In der Koloskopie unseres Patienten schimmerte die bläuliche Farbe des retroperitonealen Hämatoms endoskopisch durch die Kolonwand durch. Die Wand des Kolons ist derart dünn, dass auch in der normalen Koloskopie z.B. die intraperitoneal gelegene Leber und Milz anhand deren Farbe von intraluminal her identifiziert werden können. Dies erleichtert die Orientierung während der Endoskopie. Im Fallbeispiel zeigt sich anhand der retroperitoneal gelegenen Blutung eine interessante anatomische Gegebenheit. Die Hinterwand der sekundär retroperitonealen Anteile des Kolons (Colon ascendens und descendens) sind bläulich verfärbt, ebenso die Wand zirkulär im extraperitoneal gelegenen Anteil des Rektums. Im Gegensatz dazu sind die intraperitonealen Anteile des Kolons (Colon transversum und sigmoideum) von der Blauverfärbung ausgespart, was durch das hier vorhandene Meso zu erklären ist mit dementsprechend erschwerter Hämatomausbreitung. Diese Befunde veranschaulichen schön die wechselnde Lage der einzelnen Kolonabschnitte.

Das Wichtigste für die Praxis

• Ein akuter Hb-Abfall ist meist Folge einer gastrointestinalen Blutung.

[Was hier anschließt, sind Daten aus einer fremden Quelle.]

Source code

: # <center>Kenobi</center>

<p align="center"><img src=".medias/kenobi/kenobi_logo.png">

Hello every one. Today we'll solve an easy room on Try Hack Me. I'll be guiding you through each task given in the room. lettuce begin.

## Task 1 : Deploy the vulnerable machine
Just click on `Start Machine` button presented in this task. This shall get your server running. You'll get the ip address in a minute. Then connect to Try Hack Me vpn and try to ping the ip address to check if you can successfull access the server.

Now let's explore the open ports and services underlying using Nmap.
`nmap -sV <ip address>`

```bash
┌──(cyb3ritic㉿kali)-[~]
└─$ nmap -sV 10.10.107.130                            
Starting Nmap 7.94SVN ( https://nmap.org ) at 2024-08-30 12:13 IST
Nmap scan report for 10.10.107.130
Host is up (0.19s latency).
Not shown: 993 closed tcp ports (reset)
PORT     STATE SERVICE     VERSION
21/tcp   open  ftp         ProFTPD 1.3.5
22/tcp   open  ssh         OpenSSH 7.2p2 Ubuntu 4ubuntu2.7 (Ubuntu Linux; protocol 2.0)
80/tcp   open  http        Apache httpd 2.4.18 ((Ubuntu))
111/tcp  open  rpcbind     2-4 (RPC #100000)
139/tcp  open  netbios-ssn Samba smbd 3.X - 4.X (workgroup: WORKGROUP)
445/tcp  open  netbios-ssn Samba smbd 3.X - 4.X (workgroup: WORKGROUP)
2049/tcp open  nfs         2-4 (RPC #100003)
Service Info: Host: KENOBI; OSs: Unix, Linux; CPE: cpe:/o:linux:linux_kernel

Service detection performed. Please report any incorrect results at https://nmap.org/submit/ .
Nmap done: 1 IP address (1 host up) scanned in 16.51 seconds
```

• Bei anamnestisch und klinisch fehlenden Hinweisen für eine gastrointestinale Blutung muss an ein spontanes Psoashämatom gedacht werden.
• Wegen der retroperitonealen Lage des M. iliopsoas ist die Diagnose klinisch meist nicht möglich und erfolgt in der Regel im CT-Abdomen.
• Der Verlauf des Psoashämatoms ist meist selbstlimitierend und die Therapie konservativ. Bei persistierend aktiver Blutung kann aber eine Katheterintervention mittels arterieller Embolisation notwendig werden.
Wir danken der Abteilung Radiologie des Spitals Oberengadin ganz herzlich für das Röntgenmaterial.
Die Autoren haben keine finanziellen oder persönlichen Verbindungen im Zusammenhang mit diesem Beitrag deklariert.
Lorenz Peterer, dipl. Arzt
Chirurgie und Traumatologie, Spital Oberengadin
Via Nuova 3
CH-7503 Samedan
lorenz.peterer[at]
access.uzh.ch
1 Marquardt G, Barduzal Angles S, Leheta F, Seifert V. Spontaneous haematoma of the iliac psoas muscle: a case report and review of the literature. Arch Orthop Trauma Surg. 2002;122:109–11.
2 Llitjos JF, Daviaud F, Grimaldi D, Legriel S, Georges JL, Guerot E, et al. Ilio-psoas hematoma in the intensive care unit: a multicentric study. Ann Intensive Care. 2016;6:8–15.
3 Sugiyama C, Akai A, Yamakita N, Ikeda T, Yasuda K. Muscle hematoma: a critically important complication of alcoholic liver cirrhosis. World J Gastroenterol. 2009;15:4457–60.
4 Dohan A, Darnige L, Sapoval M, Pellerin O. Spontaneous soft tissue hematomas. Diagn Interv Imaging. 2015;96:789–96.
5 Yogarajah M, Sivasambu B, Jaffe EA. Spontaneous iliopsoas haematoma: a complication of hypertensive urgency. BMJ Case Rep. 2015. doi:10.1136/bcr-2014-207517.